Kathy found sponsors for these children and arranged many extras for them. For example, because birthdays are rarely known or celebrated in Ethiopia, she set up a King or Queen for the Day program where each child would have a special day to wear a crown and cape and be honored with a cake.
(Merrily giving the tribute to Kathy at the gala)
Kathy gradually realized that the person in charge of the facility in Ethiopia was not being fiscally responsible and the Ethiopian government stepped in to have him removed and to establish a new board of directors to supervise the work in Ethiopia. They then hired Sidisse Buli, an exemplary young administrator, who has proven to been the perfect person to direct AHOPE's work in Ethiopia. On the U.S. side, a Board of Directors was established under Kathy’s leadership. Kathy continued to find donors and sponsors for the children, and to speak tirelessly about the needs of AHOPE and the children.

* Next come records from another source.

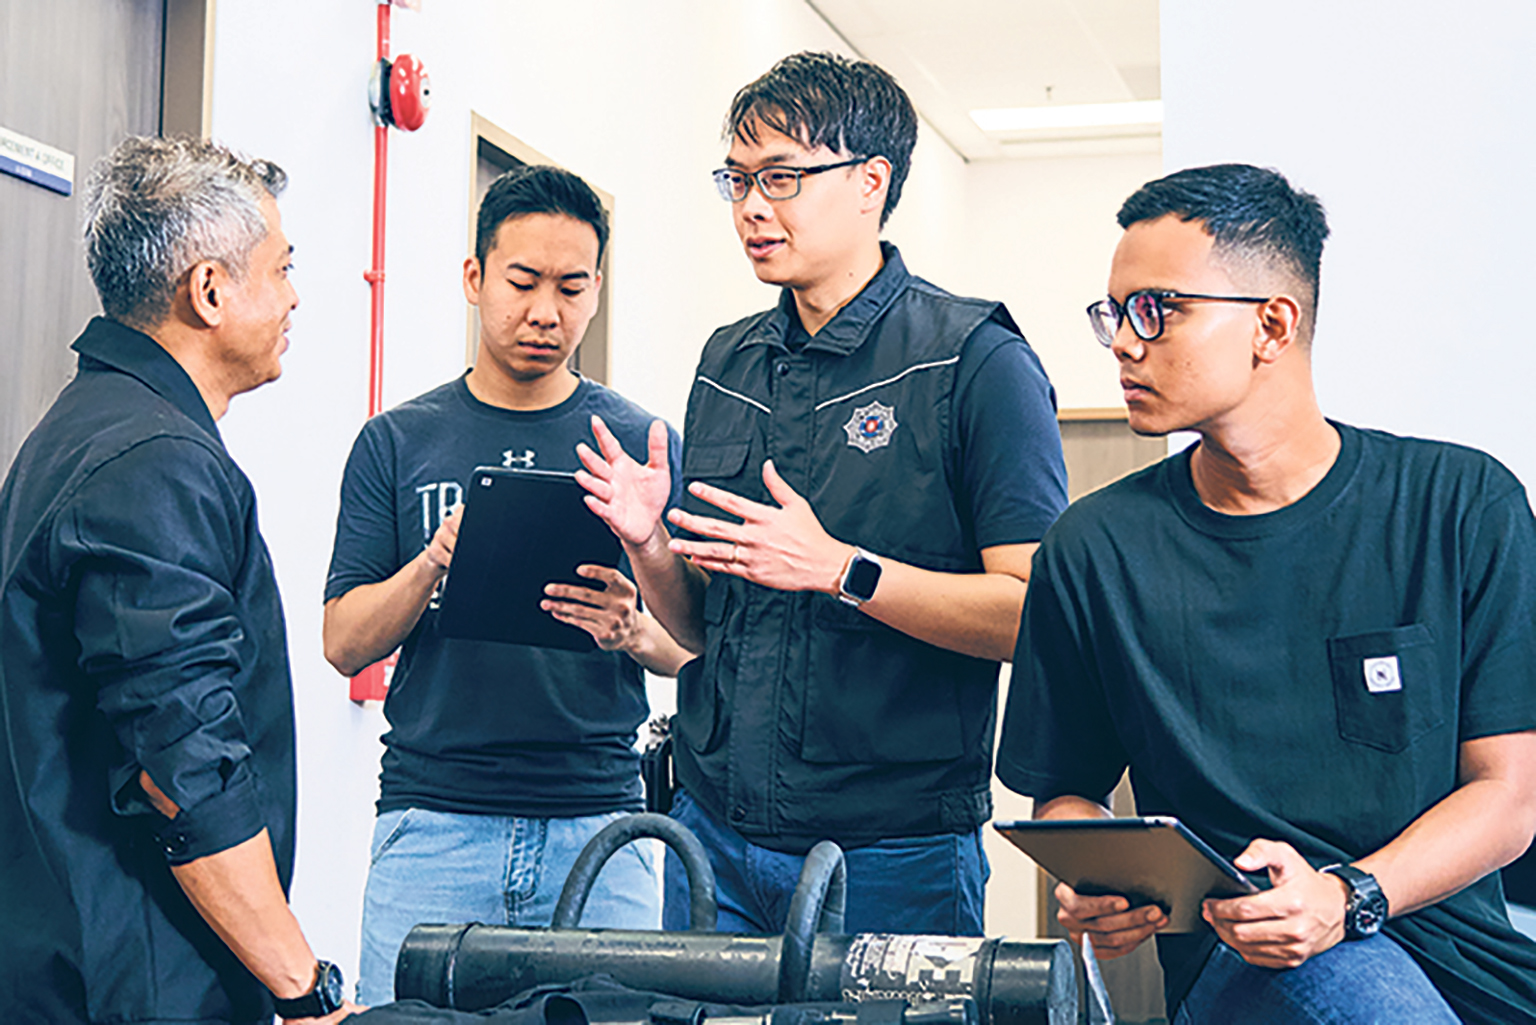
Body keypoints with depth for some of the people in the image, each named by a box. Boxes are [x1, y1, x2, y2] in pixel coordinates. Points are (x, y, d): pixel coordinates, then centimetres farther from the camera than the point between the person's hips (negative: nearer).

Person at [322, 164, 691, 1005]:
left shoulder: (642, 444, 6)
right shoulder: (396, 444, 7)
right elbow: (344, 643, 4)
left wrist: (634, 632, -17)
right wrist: (434, 565, -14)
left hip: (599, 825, 0)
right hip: (432, 825, 0)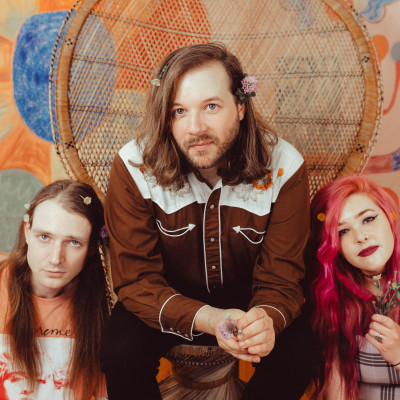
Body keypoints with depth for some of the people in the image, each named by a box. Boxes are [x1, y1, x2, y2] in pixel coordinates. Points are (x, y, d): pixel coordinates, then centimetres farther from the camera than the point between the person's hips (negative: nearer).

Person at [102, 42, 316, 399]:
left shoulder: (283, 167, -20)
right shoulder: (134, 168, -23)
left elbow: (282, 278, -16)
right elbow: (136, 279, -21)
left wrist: (266, 317, -42)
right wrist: (207, 319, -40)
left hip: (245, 296, 2)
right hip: (168, 300, -1)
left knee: (299, 351, -22)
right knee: (121, 351, -28)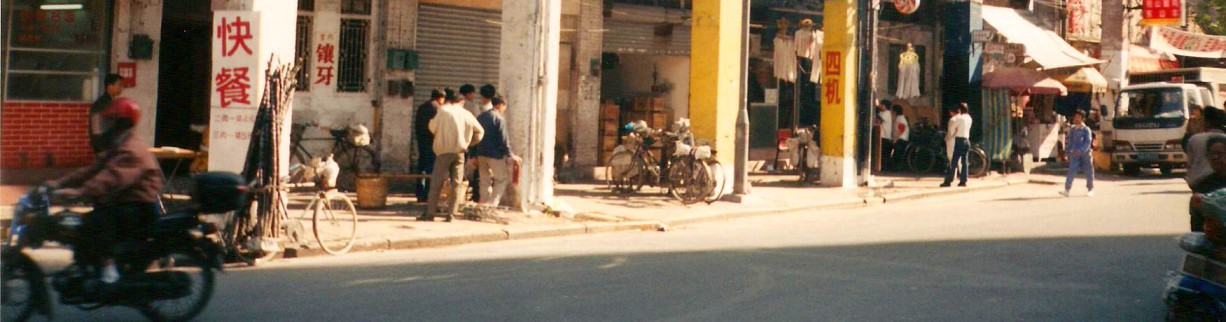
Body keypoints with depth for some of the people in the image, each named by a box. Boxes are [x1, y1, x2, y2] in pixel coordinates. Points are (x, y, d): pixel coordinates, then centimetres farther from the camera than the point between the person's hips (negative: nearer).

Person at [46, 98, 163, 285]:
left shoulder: (132, 150, -18)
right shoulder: (116, 148, 19)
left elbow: (114, 177, -34)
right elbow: (93, 170, 15)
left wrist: (80, 192, -45)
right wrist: (60, 183, 3)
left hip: (139, 210, -11)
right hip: (121, 204, 11)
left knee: (98, 219, -32)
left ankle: (107, 267, -32)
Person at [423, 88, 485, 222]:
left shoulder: (443, 111, -2)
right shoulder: (466, 114, 7)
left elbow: (432, 127, -2)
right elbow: (479, 131, 12)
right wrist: (469, 143, 21)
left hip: (443, 151, -2)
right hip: (459, 152, 2)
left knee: (436, 182, 0)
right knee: (456, 183, 6)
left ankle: (429, 213, -2)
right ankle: (451, 214, 2)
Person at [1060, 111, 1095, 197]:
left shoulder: (1086, 129, -6)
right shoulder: (1072, 129, 9)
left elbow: (1088, 142, -13)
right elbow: (1069, 141, 14)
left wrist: (1081, 150, -25)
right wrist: (1067, 152, 9)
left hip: (1085, 153, -3)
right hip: (1074, 154, 3)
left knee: (1088, 172, 8)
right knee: (1071, 171, -10)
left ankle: (1090, 190, 23)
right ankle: (1067, 189, -15)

She wrote hundreds, perhaps thousands of thank you notes and inspired others to commit to helping HIV+ children.
As the pediatric anti-retroviral drugs became available in Ethiopia and adoption became an option for AHOPE’s children, AAI worked with AHOPE to find adoptive families for children who only a short time before we had no future. To date, we have placed over 100 HIV+ children for adoption and more are somewhere in the process. The scope of AHOPE’s mission has greatly expanded in the last several years to include education and community based services and the organization looks forward to a promising future.